The fish industry in Ghana provides jobs for people including women in smoked fish business. Photo: Reuters

By Abdulwasiu Hassan

Ghana is one Africa’s coastal countries with huge water resources but struggles to produce enough fish for local consumption.

It heavily relies on imports costing it dearly and depriving local fish farmers of great economic opportunities.

This is a situation decried by the country’s deputy minister of fisheries and aquaculture, Moses Anim.

At a recent event organized by the Chamber of Aquaculture in Ghana, Mr Anim said his ministry was determined to boost local production and reduce importation because of the concerns about the current situation.

As per Ghana News Agency quoted, he said “with all the challenges of post Covid, the countries that will survive are those that will increase their import substitution.” Fish accounts for about 60% of protein intake in Ghana.

Local media had also quoted the deputy minister as saying during an event to mark National Farmers’ Day last December that the country was spending about $240 million on fish import annually.

The country produces only about 600,000 tonnes of its annual requirement of more than 1.2 million tonnes. Experts believe Ghana’s potential promises even higher production.

Despite efforts to boost production, Ghana still relies on fish imports. Photo: Reuters

“Ghana has one of the best ecosystems for fish production. We have the river bodies, the lakes and good topography for pond construction,” Jacob Adzikah, CEO of Chamber of Aquaculture Ghana, told TRT Afrika.

He said that should give the country a comparative advantage in fish production in West Africa.

Dwindling fish

Despite the imports and efforts to increase local production, there is still a large deficit in fish supply.

The problem is historical with little or no sign of progress in the past. The quantity of fish available in the waters of the West African country is dwindling, experts say.

Illegal fishing in the country’s territorial waters including by foreign trawlers come to the forefront as one of the major challenges affecting Ghana’s efforts at ensuring fish-sufficiency, campaigners say.

Some of the trawl men allegedly catch small fish illegally – sometimes selling to less-privileged local fishermen at sea.

This illegal fish dealing locally known as ‘saiko’ is believed to be depleting fish population, short-changing Ghana of huge income and depriving the population of vital protein sources.
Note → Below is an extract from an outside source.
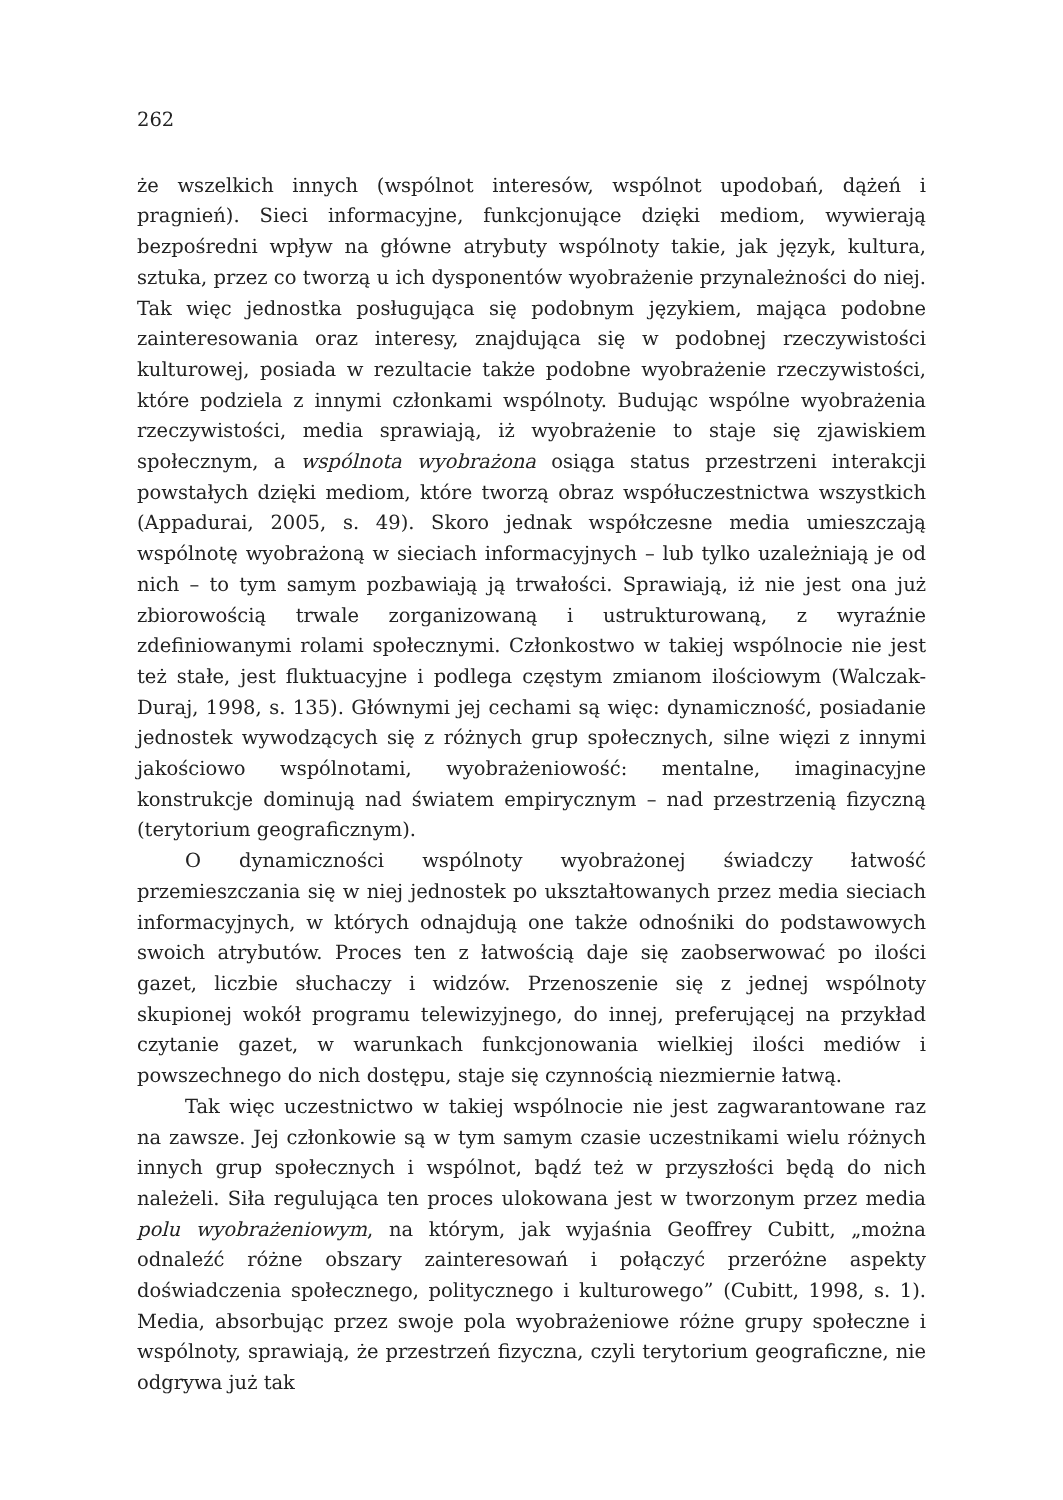262
że wszelkich innych (wspólnot interesów, wspólnot upodobań, dążeń i pragnień). Sieci informacyjne, funkcjonujące dzięki mediom, wywierają bezpośredni wpływ na główne atrybuty wspólnoty takie, jak język, kultura, sztuka, przez co tworzą u ich dysponentów wyobrażenie przynależności do niej. Tak więc jednostka posługująca się podobnym językiem, mająca podobne zainteresowania oraz interesy, znajdująca się w podobnej rzeczywistości kulturowej, posiada w rezultacie także podobne wyobrażenie rzeczywistości, które podziela z innymi członkami wspólnoty. Budując wspólne wyobrażenia rzeczywistości, media sprawiają, iż wyobrażenie to staje się zjawiskiem społecznym, a wspólnota wyobrażona osiąga status przestrzeni interakcji powstałych dzięki mediom, które tworzą obraz współuczestnictwa wszystkich (Appadurai, 2005, s. 49). Skoro jednak współczesne media umieszczają wspólnotę wyobrażoną w sieciach informacyjnych – lub tylko uzależniają je od nich – to tym samym pozbawiają ją trwałości. Sprawiają, iż nie jest ona już zbiorowością trwale zorganizowaną i ustrukturowaną, z wyraźnie zdefiniowanymi rolami społecznymi. Członkostwo w takiej wspólnocie nie jest też stałe, jest fluktuacyjne i podlega częstym zmianom ilościowym (Walczak-Duraj, 1998, s. 135). Głównymi jej cechami są więc: dynamiczność, posiadanie jednostek wywodzących się z różnych grup społecznych, silne więzi z innymi jakościowo wspólnotami, wyobrażeniowość: mentalne, imaginacyjne konstrukcje dominują nad światem empirycznym – nad przestrzenią fizyczną (terytorium geograficznym).
O dynamiczności wspólnoty wyobrażonej świadczy łatwość przemieszczania się w niej jednostek po ukształtowanych przez media sieciach informacyjnych, w których odnajdują one także odnośniki do podstawowych swoich atrybutów. Proces ten z łatwością daje się zaobserwować po ilości gazet, liczbie słuchaczy i widzów. Przenoszenie się z jednej wspólnoty skupionej wokół programu telewizyjnego, do innej, preferującej na przykład czytanie gazet, w warunkach funkcjonowania wielkiej ilości mediów i powszechnego do nich dostępu, staje się czynnością niezmiernie łatwą.
Tak więc uczestnictwo w takiej wspólnocie nie jest zagwarantowane raz na zawsze. Jej członkowie są w tym samym czasie uczestnikami wielu różnych innych grup społecznych i wspólnot, bądź też w przyszłości będą do nich należeli. Siła regulująca ten proces ulokowana jest w tworzonym przez media polu wyobrażeniowym, na którym, jak wyjaśnia Geoffrey Cubitt, „można odnaleźć różne obszary zainteresowań i połączyć przeróżne aspekty doświadczenia społecznego, politycznego i kulturowego” (Cubitt, 1998, s. 1). Media, absorbując przez swoje pola wyobrażeniowe różne grupy społeczne i wspólnoty, sprawiają, że przestrzeń fizyczna, czyli terytorium geograficzne, nie odgrywa już tak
About 100,000 metric tonnes of fish worth between $50 and $80 million was sold in the country in 2017 through the fraudulent practice, according to Environmental Justice Foundation (EJF), a group campaigning against illegal fishing.

Experts say boosting fish production will help Ghana's economy and increase protein availability. Photo: Reuters

In 2021, the Ghanaian government banned the illegal fishing and selling of small fish at sea. But some say this has not salvaged the situation with increasing concerns that Ghana’s fish population is dwindling amid growing human population.

High cost of feed

“We are approaching the point, where we will be importing fish entirely for consumption,” says Dr Kamal-Deen Ali of the Centre for Maritime Law and Security in Africa based in Ghana.

He told journalists during a workshop on tackling illegal fishing that activities of foreign vessels were depleting fish population in Ghanaian waters.

As well as tackling illegal fishing, some experts say there is the need to boost fish farming locally for the West African country to ensure self-sufficiency.

But fish farmers have numerous challenges to contend with, including high cost of fish feed. It accounts for 60% to 70% of the entire cost of fish production.

“Prices of fish feed have increased by up 200% in the past eight months,” says Jacob Adzika, the head of Chamber of Aquaculture Ghana.

There is also a lack of professional fish health services for farmers – some of whom do not have adequate knowledge on how to protect their fish fingerlings from dying.

‘We will do better’

“The interest rates that are provided when you borrow money from the bank are very high. It is around 40% at the moment,” says Jacob, pointing to another challenge.

Fish accounts for most of protein intake in Ghana. Photo: Reuters

The Ghanaian government says it has been implementing policies aimed at improving the fishery sector including an initiative known as Aquaculture for Fish and Jobs.

The initiative was launched in 2018 to provide inputs to local fish farmers in order to boost their production.

The deputy minister of fisheries and aquaculture Moses Anim had said the government was also trying to encourage local production of fish by denying fish importers direct access to foreign currency for businesses.

But Jennifer Sodji, President of Ghana Aquaculture Association feels the Ghanaian government should do more.

The authorities should reduce ‘’tariffs and taxes in the industry’’ to help bring down the cost of fish feeds which are mainly imported, Sodji tells TRT Afrika.

She says ‘’giving incentives’’ to fish farmers ‘’will help their farms to grow” to produce fish for the country. ‘’I think we will be able to do a lot in the industry,’’ she concludes.